“What? Yes, I can hold.” Steve put his hand over the mouthpiece and muttered, “Some more.”
He’d thought there was nothing more annoying than being on hold, until he’d discovered being on hold on a fricking landline of all the yellowing antiquated things, and not even a cordless one at that. He could see three open half-full boxes in the room, but tethered by the phone’s grungy twisted cord (like a giant’s frizzed dental floss, he thought distastefully) he couldn’t reach any of them, or anything to put in them for that matter, without putting the phone’s huge headpiece down.
As if sensing his helplessness, in came the lumpy mottled feline of the house, as lame and ugly and yellow as the phone, with her belly almost brushing the ground as she limped in. Each of her four feet lifted in ponderous turn from the floor, just as if breaking free from a sticky film, as she stalked in an inexorable beeline right for Steve’s calves.

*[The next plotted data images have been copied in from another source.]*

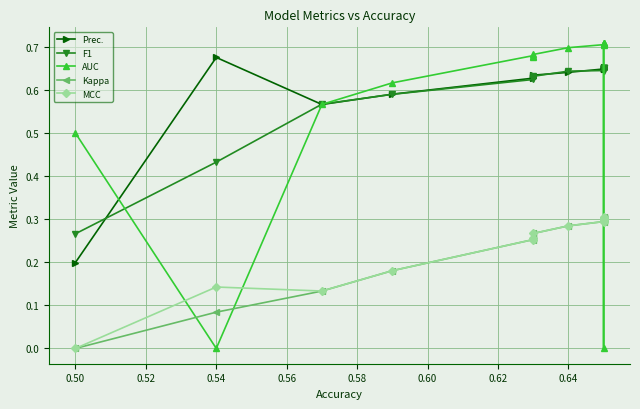

True or false: MCC and Kappa cross at least once.

False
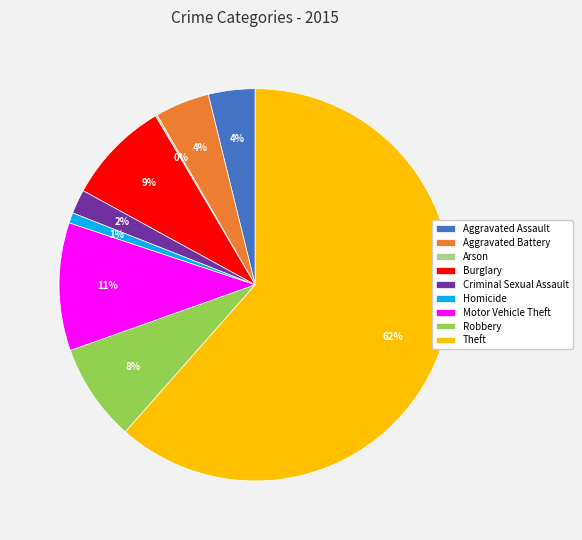

To the nearest percent, what is the difference between the Criminal Sexual Assault and Burglary slice percentages?

7%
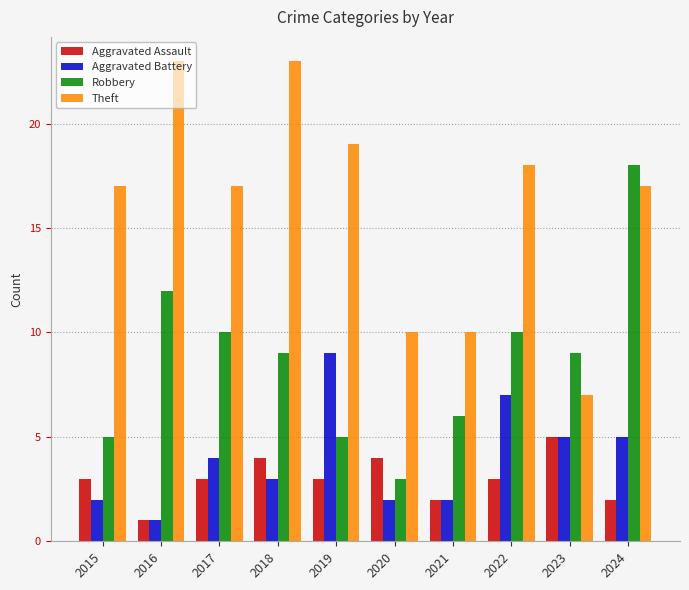

What is the highest value of the Theft series?

23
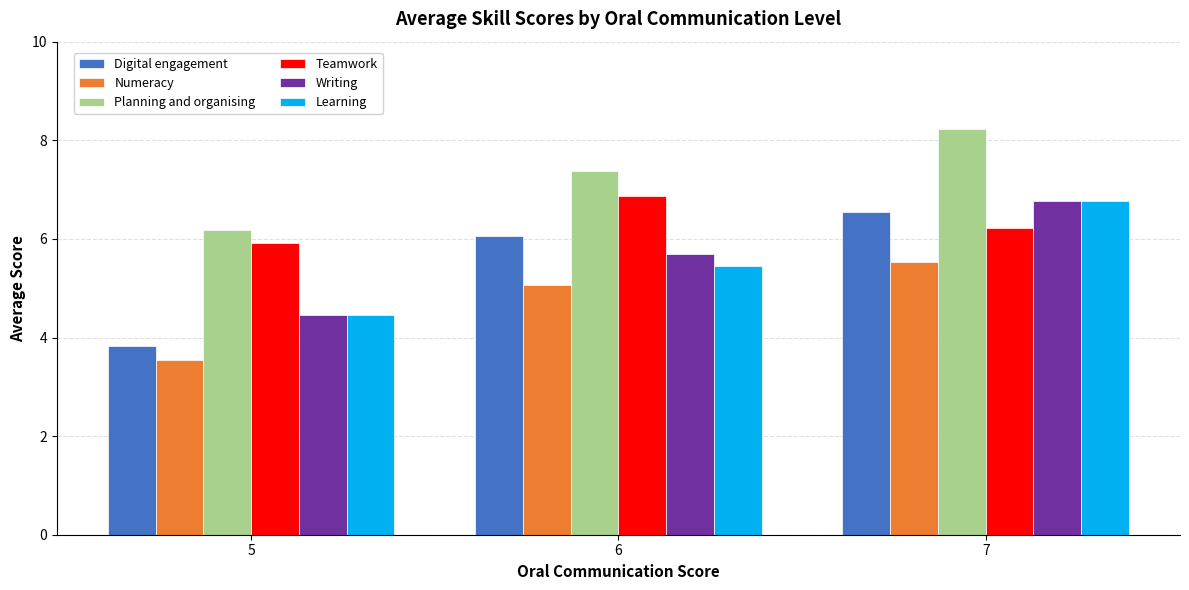

Is it true that Teamwork equals 4.3 at 6?

False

“Yes, this is he. I want to confirm the appointment.” The creature smarmed against his trouser leg, leaving tracks of shed yellow hair against the dark blue fabric.
“No, no, confirm not cancel.” Steve wasn’t a cat hater, but he couldn’t honestly say he liked them much either, and this one was among the least prepossessing he knew. He reached down to push it away, and she rubbed her bristly head against his hand as if he were petting her.

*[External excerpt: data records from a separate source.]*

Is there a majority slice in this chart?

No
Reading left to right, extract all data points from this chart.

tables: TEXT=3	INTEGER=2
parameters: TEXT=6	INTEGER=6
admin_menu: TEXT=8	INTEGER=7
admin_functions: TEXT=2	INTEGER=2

“Well I’m sorry you hoped that,” he said, letting some of his irritation seep into his voice. “Of course we’ve thought it through. We’re going to be traveling too much now to look after her, no one’s going to take her in at her age, and we can’t afford to put her in professional care between trips.”

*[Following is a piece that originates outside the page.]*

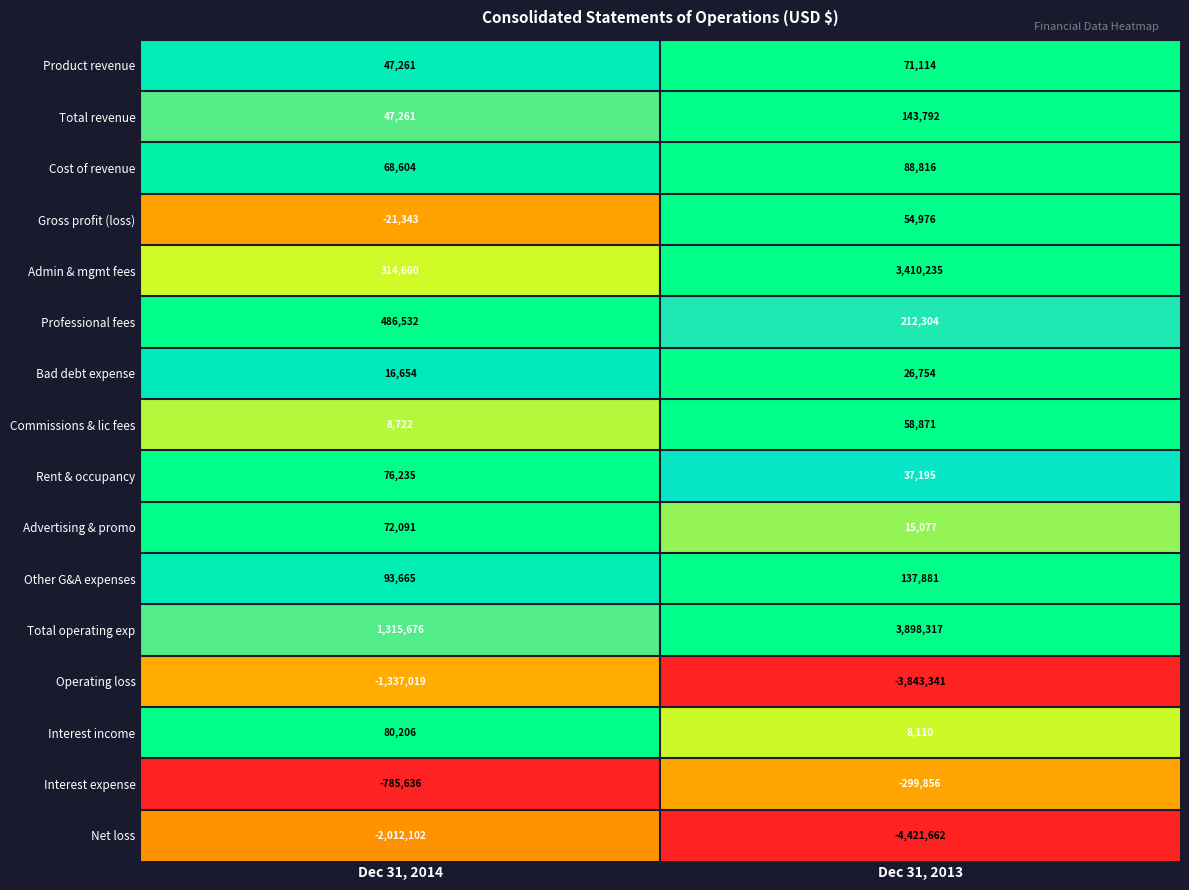

Which category has the lowest value in the Gross profit (loss) series?

Dec 31, 2014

He realized the cat had actually drooled on his hand. He straightened with a grimace, wiping it off on his trousers. They’d have to be washed anyway, he wasn’t getting on a plane covered in dander. “It isn’t as if her quality of life is that great anyway. She’s very old and lame, her digestion is shot, she’s incontinent most of the time. It’ll be a mercy to just put her out of her misery.” And mine, he thought.
“Good. Great. Ten o’clock tomorrow then.” He hung up with satisfaction, and gave the cat a mirthless smile. She chirruped at him, and as if in response the phone did too.
“Hello? Oh, hi honey… No, still working on the boxes. Have you spoken to Mother? Well, tell her it’s set for tomorrow morning. No, you should tell her, you’re better at that stuff, and you know she’ll be upset.”
The cat nudged him again. He pushed it away again, with his foot this time. “Oh, and do you have the vet’s number? We need to take care of her cat as well.”